Is there a mathematical statement that is linking integer limits to real limits?

The equidistribution theorem is a useful tool for proving that some limits over $\mathbb{N}$ (do not) exist or some series are (not) converging, but in general $\lim_{n\to +\infty}f(n)$ may exist even if $\lim_{x\to +\infty}f(x)$ does not: just take $f(x)=\sin(\pi x)$. On the other hand, it is trivial that $\lim_{x\to +\infty}f(x)=C$ implies $\lim_{x\to +\infty}f(n)=C$. In our case $\lim_{x\to +\infty}f(x)$ does not exist and neither it does $\lim_{n\to +\infty} f(n)$, but that is tricky. Take a convergent $\frac{p_k}{q_k}$ of the continued fraction of $\frac{\pi}{2}$ with $q_k$ being odd: we have $$ \left| \frac{p_k}{q_k}-\frac{\pi}{2} \right|\leq \frac{1}{q_k^2}, $$ hence $|\sin(p_k)|$ is less than $\frac{1}{q_k}$ apart from $1$ and $\cos(p_k)$ is less that $\frac{1}{q_k}$ apart from zero, hence if $q_k$ is big enough we have $\left|\frac{\tan(p_k)}{p_k}\right|\geq\frac{1}{2}$, so $\limsup_{n\to +\infty}|f(n)|\geq\frac{1}{2}$. With the same technique we may also find a subsequence proving $\liminf_{n\to +\infty} |f(n)|\leq \frac{1}{3}$, so the limit does not exist.

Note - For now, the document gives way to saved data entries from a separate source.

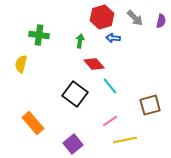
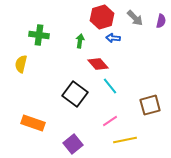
red diamond: moved 4 px right
orange rectangle: rotated 30 degrees counterclockwise
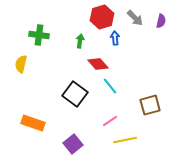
blue arrow: moved 2 px right; rotated 80 degrees clockwise
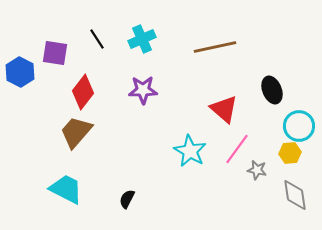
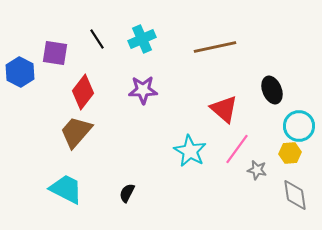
black semicircle: moved 6 px up
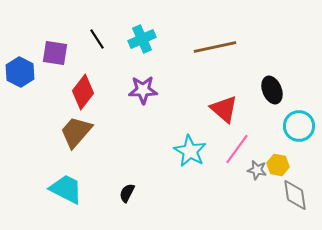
yellow hexagon: moved 12 px left, 12 px down; rotated 15 degrees clockwise
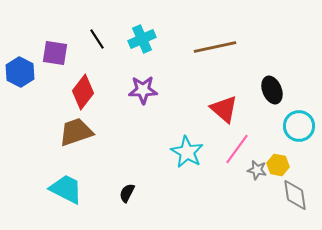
brown trapezoid: rotated 30 degrees clockwise
cyan star: moved 3 px left, 1 px down
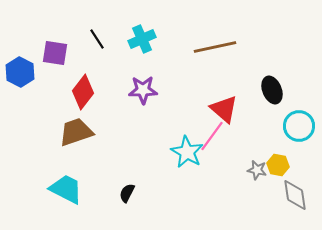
pink line: moved 25 px left, 13 px up
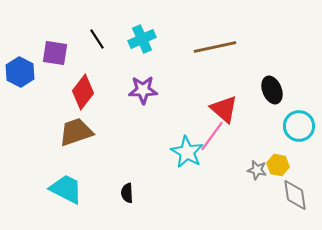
black semicircle: rotated 30 degrees counterclockwise
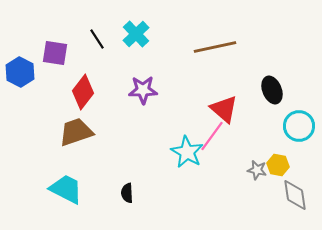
cyan cross: moved 6 px left, 5 px up; rotated 20 degrees counterclockwise
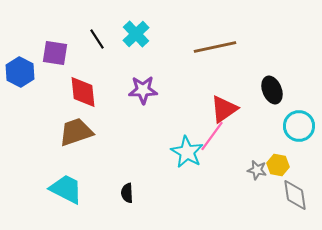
red diamond: rotated 44 degrees counterclockwise
red triangle: rotated 44 degrees clockwise
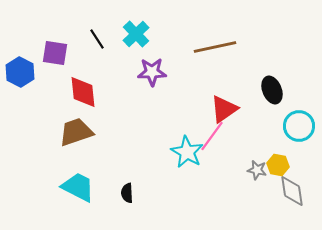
purple star: moved 9 px right, 18 px up
cyan trapezoid: moved 12 px right, 2 px up
gray diamond: moved 3 px left, 4 px up
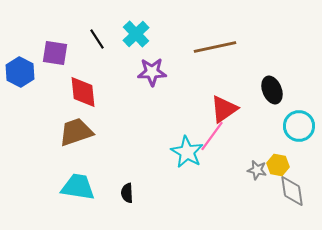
cyan trapezoid: rotated 18 degrees counterclockwise
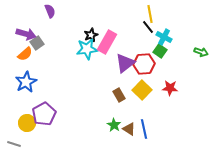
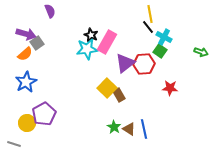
black star: rotated 24 degrees counterclockwise
yellow square: moved 35 px left, 2 px up
green star: moved 2 px down
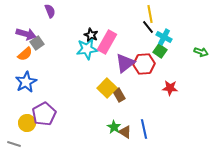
brown triangle: moved 4 px left, 3 px down
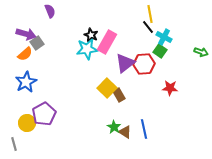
gray line: rotated 56 degrees clockwise
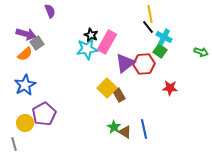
blue star: moved 1 px left, 3 px down
yellow circle: moved 2 px left
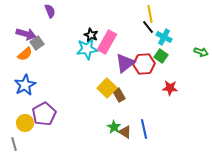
green square: moved 1 px right, 5 px down
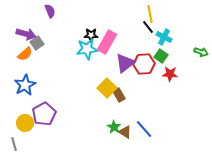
black star: rotated 24 degrees counterclockwise
red star: moved 14 px up
blue line: rotated 30 degrees counterclockwise
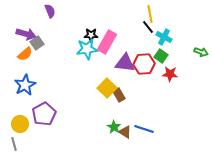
purple triangle: rotated 45 degrees clockwise
yellow circle: moved 5 px left, 1 px down
blue line: rotated 30 degrees counterclockwise
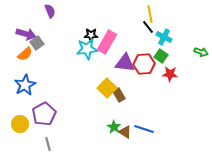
gray line: moved 34 px right
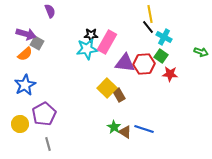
gray square: rotated 24 degrees counterclockwise
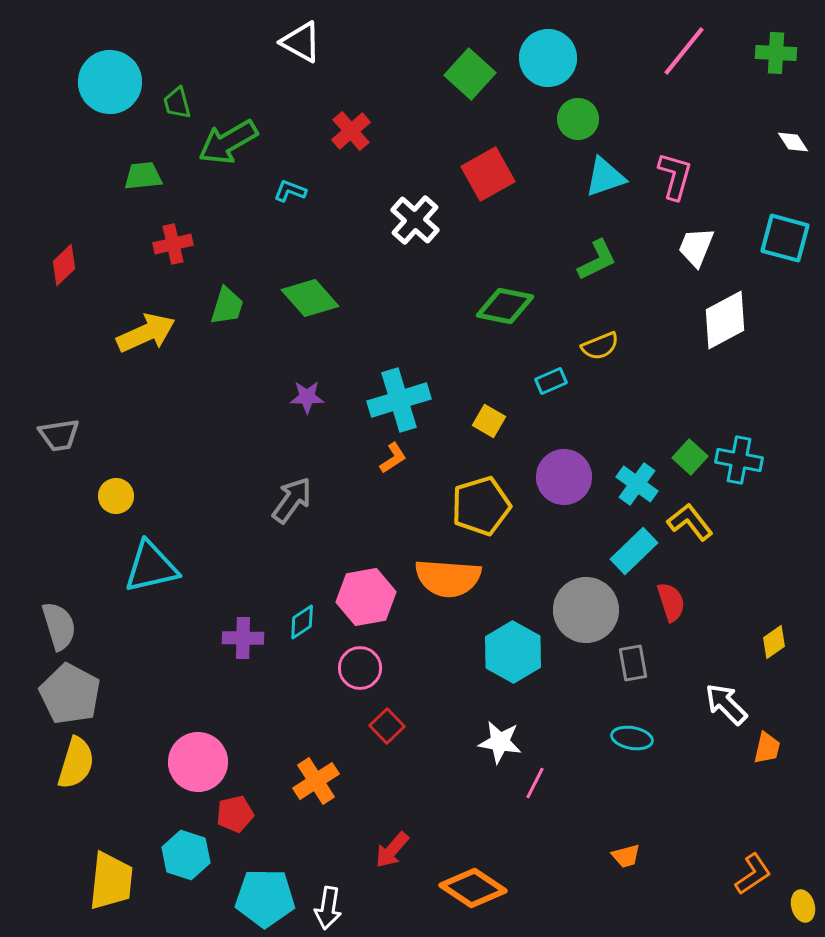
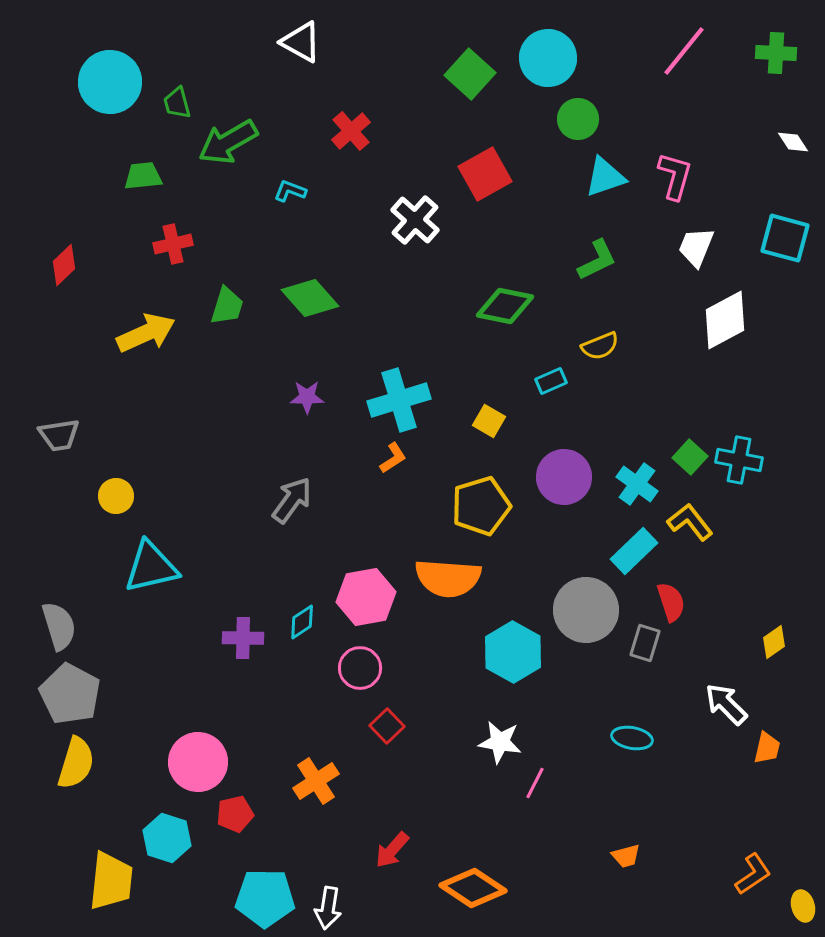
red square at (488, 174): moved 3 px left
gray rectangle at (633, 663): moved 12 px right, 20 px up; rotated 27 degrees clockwise
cyan hexagon at (186, 855): moved 19 px left, 17 px up
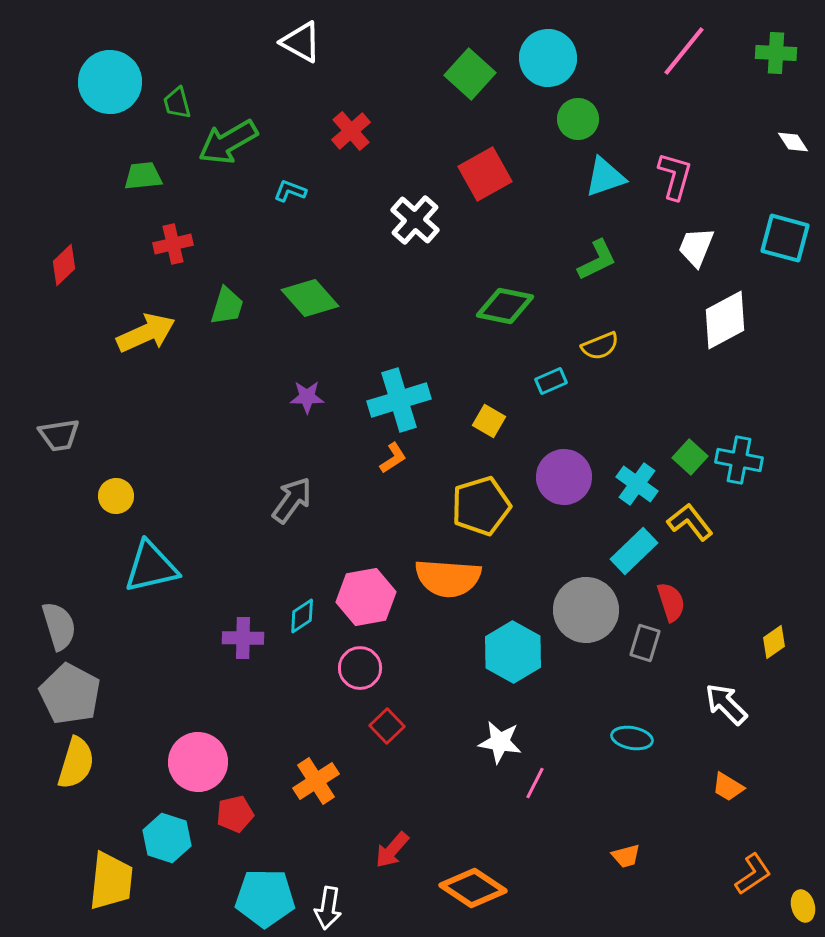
cyan diamond at (302, 622): moved 6 px up
orange trapezoid at (767, 748): moved 39 px left, 39 px down; rotated 108 degrees clockwise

If a function $f$ is continuous, then for any sequence $x_n\to x_0$, $$\lim_{x_n\to x_0} f(x_n)=f(x_0),$$ and in particular if $x_0=\infty$, $$\lim_{n\to\infty}f(n)=\lim_{x\to\infty}f(x)$$ for real $x$ and natural $n$. However this is not the case since $\tan$ is not continuous, and in fact it does not even make sense to say $$\lim_{x\to\infty}\frac{\tan x}{x}$$ because this is only definied if all sequences converging to infinity give the same limit.

So in short, yes, you have to use natural numbers, which does make the question more difficult but also more interesting.

In fact I am starting to think that the limit does not exist in this case either, since the decimal expansion of $\pi/2$ has arbitrarily long sequences of zeros (I don't know if this is even known?), and so $\tan n$ becomes arbitrarily large. But I may be wrong.

EDIT: I'm sorry I just realized Jack D'Aurizio answered that beautifully.